One extreme case that I know of was someone I worked with. He's recently retired. About ten years ago he came to work at our station in a non operational capacity. We got chatting and I asked him why he was on 'light duties.'
''I'm an alcoholic.'' he replied
He then voluntarily told me his story. Here's one example... He used to come off of a night shift and head for the pub. On his way to the pub he would buy a half bottle of vodka from the 'offy' and drink this en-route to the boozer to get warmed up. He would then remain there all day continuously drinking until 5.45 when he would have to stop as he had to get back to the station for his second night shift. It didn't end there either, he would continue drinking on *duty* and this cycle would become even more protracted on his days off!
It was only when he got arrested when in one of his drunken stupors he tried to kill his wife by setting fire to his own house! ( Although he claims that he doesn't remember any of this. ) He was arrested and of course the brigade got involved and entered him into one of our rehab centres. He amazingly kept his job came back on full duties and has never touched a drop since and doesn't even give alcohol a second thought any more.

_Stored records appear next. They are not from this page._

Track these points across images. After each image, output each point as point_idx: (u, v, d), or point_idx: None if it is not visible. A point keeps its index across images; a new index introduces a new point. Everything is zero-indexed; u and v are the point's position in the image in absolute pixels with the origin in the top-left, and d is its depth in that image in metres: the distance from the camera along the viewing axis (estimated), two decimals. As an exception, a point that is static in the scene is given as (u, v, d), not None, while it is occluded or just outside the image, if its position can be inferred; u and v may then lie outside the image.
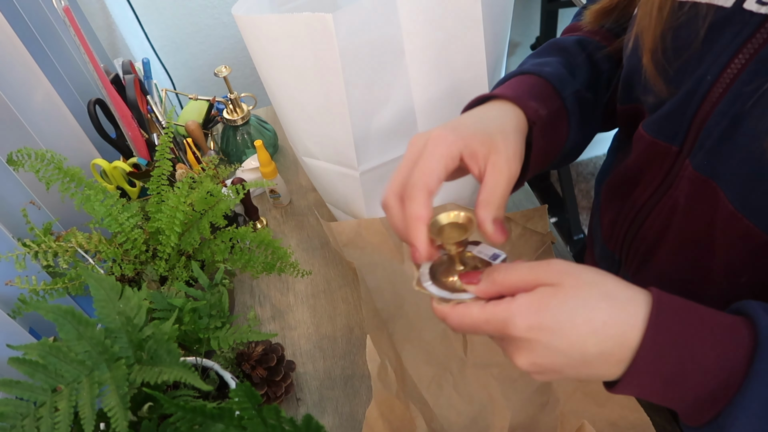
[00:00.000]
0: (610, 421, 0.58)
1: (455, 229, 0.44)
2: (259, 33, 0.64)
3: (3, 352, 0.52)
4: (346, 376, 0.74)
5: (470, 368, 0.68)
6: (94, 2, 1.19)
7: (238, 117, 0.99)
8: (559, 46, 0.61)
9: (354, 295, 0.83)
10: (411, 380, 0.67)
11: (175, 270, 0.69)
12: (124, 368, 0.45)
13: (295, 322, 0.81)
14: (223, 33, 1.42)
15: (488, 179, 0.45)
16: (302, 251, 0.90)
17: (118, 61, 0.98)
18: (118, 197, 0.68)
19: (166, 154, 0.74)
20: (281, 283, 0.86)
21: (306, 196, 0.98)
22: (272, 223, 0.95)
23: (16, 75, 0.77)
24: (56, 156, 0.66)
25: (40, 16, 0.90)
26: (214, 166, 0.81)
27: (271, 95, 0.72)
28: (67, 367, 0.45)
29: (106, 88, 0.84)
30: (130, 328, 0.47)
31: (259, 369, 0.68)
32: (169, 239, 0.68)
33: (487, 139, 0.46)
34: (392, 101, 0.65)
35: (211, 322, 0.61)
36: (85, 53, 0.79)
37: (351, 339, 0.78)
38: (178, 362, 0.46)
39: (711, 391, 0.36)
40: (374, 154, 0.69)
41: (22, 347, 0.44)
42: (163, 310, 0.60)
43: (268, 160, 0.90)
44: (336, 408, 0.72)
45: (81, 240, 0.67)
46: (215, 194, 0.72)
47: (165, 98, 1.04)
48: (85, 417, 0.42)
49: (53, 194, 0.70)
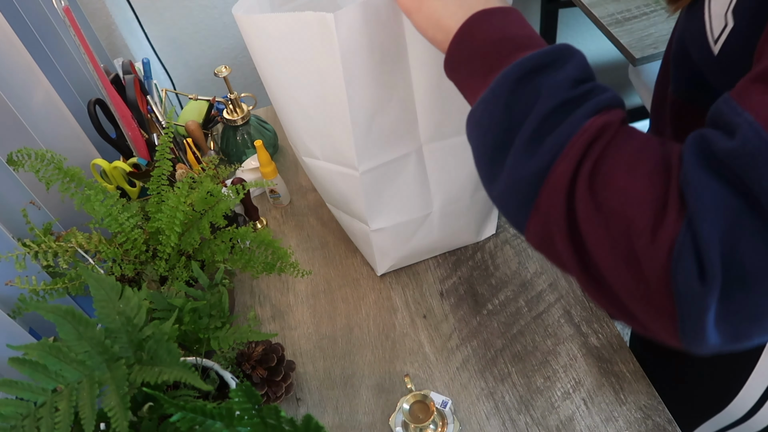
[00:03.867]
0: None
1: (420, 405, 0.65)
2: (260, 32, 0.63)
3: (3, 352, 0.52)
4: (346, 376, 0.74)
5: None
6: (94, 2, 1.19)
7: (238, 117, 0.99)
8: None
9: (354, 295, 0.83)
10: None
11: (175, 270, 0.69)
12: (124, 368, 0.45)
13: (295, 322, 0.81)
14: (223, 33, 1.42)
15: None
16: (302, 251, 0.90)
17: (118, 61, 0.98)
18: (118, 197, 0.68)
19: (166, 154, 0.74)
20: (281, 283, 0.86)
21: (306, 196, 0.98)
22: (272, 223, 0.95)
23: (16, 75, 0.76)
24: (56, 156, 0.66)
25: (40, 16, 0.90)
26: (214, 166, 0.81)
27: (271, 95, 0.72)
28: (67, 367, 0.45)
29: (106, 88, 0.83)
30: (130, 328, 0.47)
31: (259, 369, 0.68)
32: (169, 239, 0.68)
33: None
34: (394, 101, 0.65)
35: (211, 322, 0.61)
36: (85, 53, 0.79)
37: (351, 339, 0.78)
38: (178, 362, 0.46)
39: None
40: (375, 153, 0.68)
41: (22, 347, 0.44)
42: (163, 310, 0.60)
43: (268, 160, 0.90)
44: (336, 408, 0.72)
45: (81, 240, 0.67)
46: (215, 194, 0.72)
47: (165, 98, 1.04)
48: (85, 417, 0.42)
49: (53, 194, 0.70)
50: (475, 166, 0.46)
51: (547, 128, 0.40)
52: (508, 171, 0.42)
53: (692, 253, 0.33)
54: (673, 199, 0.35)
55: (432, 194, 0.76)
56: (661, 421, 0.65)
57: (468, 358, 0.74)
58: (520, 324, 0.76)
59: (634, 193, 0.36)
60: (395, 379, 0.73)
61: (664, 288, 0.35)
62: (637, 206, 0.36)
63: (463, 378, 0.72)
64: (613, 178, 0.37)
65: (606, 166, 0.38)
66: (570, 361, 0.72)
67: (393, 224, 0.77)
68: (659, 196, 0.36)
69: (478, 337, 0.76)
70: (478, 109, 0.44)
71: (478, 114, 0.44)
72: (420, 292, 0.82)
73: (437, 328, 0.78)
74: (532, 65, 0.41)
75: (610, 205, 0.37)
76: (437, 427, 0.67)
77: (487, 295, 0.80)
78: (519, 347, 0.74)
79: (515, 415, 0.68)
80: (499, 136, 0.42)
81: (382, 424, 0.70)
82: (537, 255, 0.83)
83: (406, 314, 0.80)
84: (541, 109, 0.40)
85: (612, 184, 0.37)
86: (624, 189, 0.37)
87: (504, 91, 0.42)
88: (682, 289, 0.34)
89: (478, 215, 0.82)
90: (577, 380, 0.70)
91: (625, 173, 0.37)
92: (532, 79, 0.41)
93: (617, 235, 0.37)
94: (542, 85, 0.41)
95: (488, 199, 0.81)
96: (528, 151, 0.40)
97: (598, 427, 0.66)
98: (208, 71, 1.48)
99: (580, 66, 0.41)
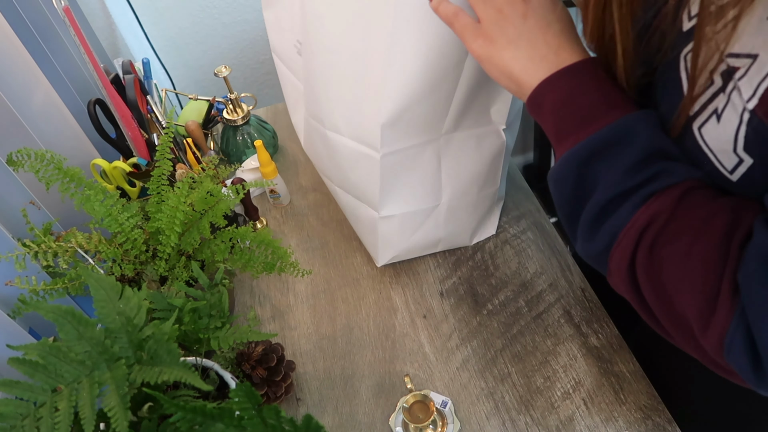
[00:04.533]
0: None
1: (419, 405, 0.65)
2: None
3: (3, 352, 0.52)
4: (346, 376, 0.74)
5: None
6: (94, 2, 1.19)
7: (238, 117, 0.99)
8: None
9: (354, 295, 0.83)
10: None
11: (175, 270, 0.69)
12: (124, 368, 0.45)
13: (295, 322, 0.81)
14: (223, 33, 1.41)
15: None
16: (302, 251, 0.90)
17: (118, 61, 0.98)
18: (118, 197, 0.68)
19: (166, 154, 0.74)
20: (281, 283, 0.86)
21: (306, 196, 0.98)
22: (272, 223, 0.95)
23: (16, 75, 0.76)
24: (56, 156, 0.66)
25: (40, 16, 0.90)
26: (214, 166, 0.81)
27: (309, 60, 0.70)
28: (67, 367, 0.45)
29: (106, 88, 0.83)
30: (130, 328, 0.47)
31: (259, 369, 0.68)
32: (169, 239, 0.68)
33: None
34: (435, 95, 0.63)
35: (211, 322, 0.61)
36: (85, 53, 0.79)
37: (351, 339, 0.78)
38: (178, 362, 0.46)
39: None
40: (398, 138, 0.67)
41: (22, 347, 0.44)
42: (163, 310, 0.60)
43: (268, 160, 0.90)
44: (336, 408, 0.72)
45: (81, 240, 0.67)
46: (215, 194, 0.72)
47: (165, 98, 1.04)
48: (85, 417, 0.42)
49: (53, 194, 0.70)
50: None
51: (603, 217, 0.43)
52: (579, 241, 0.47)
53: (744, 346, 0.36)
54: (726, 288, 0.37)
55: (443, 185, 0.75)
56: (661, 421, 0.65)
57: (468, 358, 0.74)
58: (520, 324, 0.76)
59: (687, 282, 0.39)
60: (395, 379, 0.73)
61: (724, 364, 0.39)
62: (689, 295, 0.39)
63: (463, 378, 0.72)
64: (665, 267, 0.40)
65: (658, 256, 0.41)
66: (570, 361, 0.72)
67: (401, 213, 0.76)
68: (712, 286, 0.38)
69: (478, 337, 0.76)
70: (555, 173, 0.48)
71: (555, 178, 0.48)
72: (420, 292, 0.82)
73: (437, 328, 0.78)
74: (593, 149, 0.44)
75: (667, 292, 0.40)
76: (437, 427, 0.67)
77: (487, 295, 0.80)
78: (519, 347, 0.74)
79: (515, 415, 0.68)
80: (569, 209, 0.47)
81: (382, 424, 0.70)
82: (537, 255, 0.84)
83: (406, 314, 0.80)
84: (598, 198, 0.43)
85: (666, 272, 0.40)
86: (678, 277, 0.40)
87: (570, 172, 0.45)
88: (737, 369, 0.38)
89: (482, 213, 0.82)
90: (577, 380, 0.70)
91: (678, 262, 0.40)
92: (592, 164, 0.44)
93: (675, 318, 0.41)
94: (599, 173, 0.43)
95: (492, 199, 0.82)
96: (591, 232, 0.45)
97: (598, 427, 0.66)
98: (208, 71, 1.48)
99: (640, 148, 0.42)
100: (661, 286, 0.41)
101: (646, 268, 0.41)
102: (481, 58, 0.51)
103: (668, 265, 0.40)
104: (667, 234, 0.40)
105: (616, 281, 0.45)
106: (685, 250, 0.39)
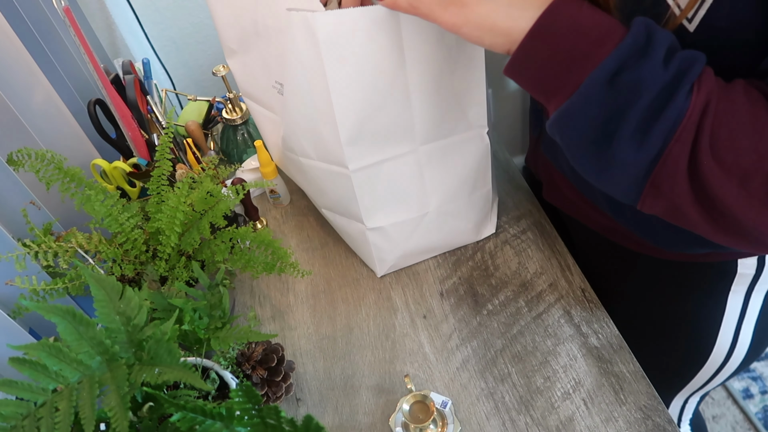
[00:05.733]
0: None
1: (420, 405, 0.65)
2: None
3: (3, 352, 0.52)
4: (346, 376, 0.74)
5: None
6: (94, 2, 1.19)
7: (237, 116, 0.99)
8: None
9: (354, 295, 0.83)
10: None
11: (176, 270, 0.69)
12: (124, 368, 0.45)
13: (295, 322, 0.81)
14: (223, 33, 1.41)
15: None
16: (302, 251, 0.90)
17: (118, 61, 0.98)
18: (118, 197, 0.68)
19: (166, 154, 0.74)
20: (281, 283, 0.86)
21: (306, 196, 0.98)
22: (272, 223, 0.95)
23: (16, 75, 0.76)
24: (56, 156, 0.66)
25: (40, 16, 0.90)
26: (214, 166, 0.81)
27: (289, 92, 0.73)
28: (67, 367, 0.45)
29: (106, 88, 0.83)
30: (130, 328, 0.47)
31: (259, 369, 0.68)
32: (169, 239, 0.68)
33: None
34: (389, 106, 0.65)
35: (212, 323, 0.61)
36: (85, 53, 0.79)
37: (351, 339, 0.78)
38: (178, 362, 0.46)
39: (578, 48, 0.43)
40: (365, 153, 0.69)
41: (22, 347, 0.44)
42: (163, 310, 0.60)
43: (268, 160, 0.90)
44: (336, 408, 0.72)
45: (81, 240, 0.67)
46: (215, 194, 0.72)
47: (165, 98, 1.04)
48: (85, 417, 0.42)
49: (53, 194, 0.70)
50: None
51: (651, 117, 0.42)
52: (612, 160, 0.44)
53: None
54: None
55: (428, 194, 0.75)
56: (661, 421, 0.65)
57: (468, 359, 0.74)
58: (520, 324, 0.76)
59: (765, 147, 0.39)
60: (395, 380, 0.73)
61: None
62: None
63: (463, 378, 0.72)
64: (736, 142, 0.40)
65: (724, 134, 0.40)
66: (570, 362, 0.72)
67: (390, 223, 0.77)
68: None
69: (478, 337, 0.76)
70: (567, 111, 0.45)
71: (569, 115, 0.45)
72: (420, 292, 0.82)
73: (437, 329, 0.78)
74: (619, 65, 0.42)
75: (743, 166, 0.40)
76: (437, 428, 0.67)
77: (487, 296, 0.80)
78: (519, 347, 0.74)
79: (515, 416, 0.68)
80: (598, 132, 0.44)
81: (382, 425, 0.70)
82: (537, 255, 0.84)
83: (406, 314, 0.80)
84: (642, 103, 0.42)
85: (738, 147, 0.40)
86: (753, 148, 0.40)
87: (595, 92, 0.43)
88: None
89: (477, 215, 0.82)
90: (577, 380, 0.70)
91: (749, 134, 0.40)
92: (621, 77, 0.42)
93: (757, 188, 0.40)
94: (634, 80, 0.42)
95: (487, 199, 0.82)
96: (635, 139, 0.42)
97: (598, 427, 0.66)
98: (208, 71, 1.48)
99: (662, 42, 0.42)
100: (735, 165, 0.40)
101: (713, 154, 0.40)
102: (457, 25, 0.48)
103: (738, 140, 0.40)
104: (725, 115, 0.41)
105: (667, 188, 0.43)
106: (749, 121, 0.40)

I only tell this tale as it is to my mind a very extreme case and if he could do it I'd hope that most people can.

I wish you all the best mate and really hope that you can do this.

* Drinking on duty has now been banned from the London Fire Brigade. Random alcohol and drugs testing are now regularly carried out.
 
I'm at the top end 9's. Funnily enough i only drink wine ( no beers or spirits in my middle age!) But I can quite happily have my first drink early. Not going to kill the wife though!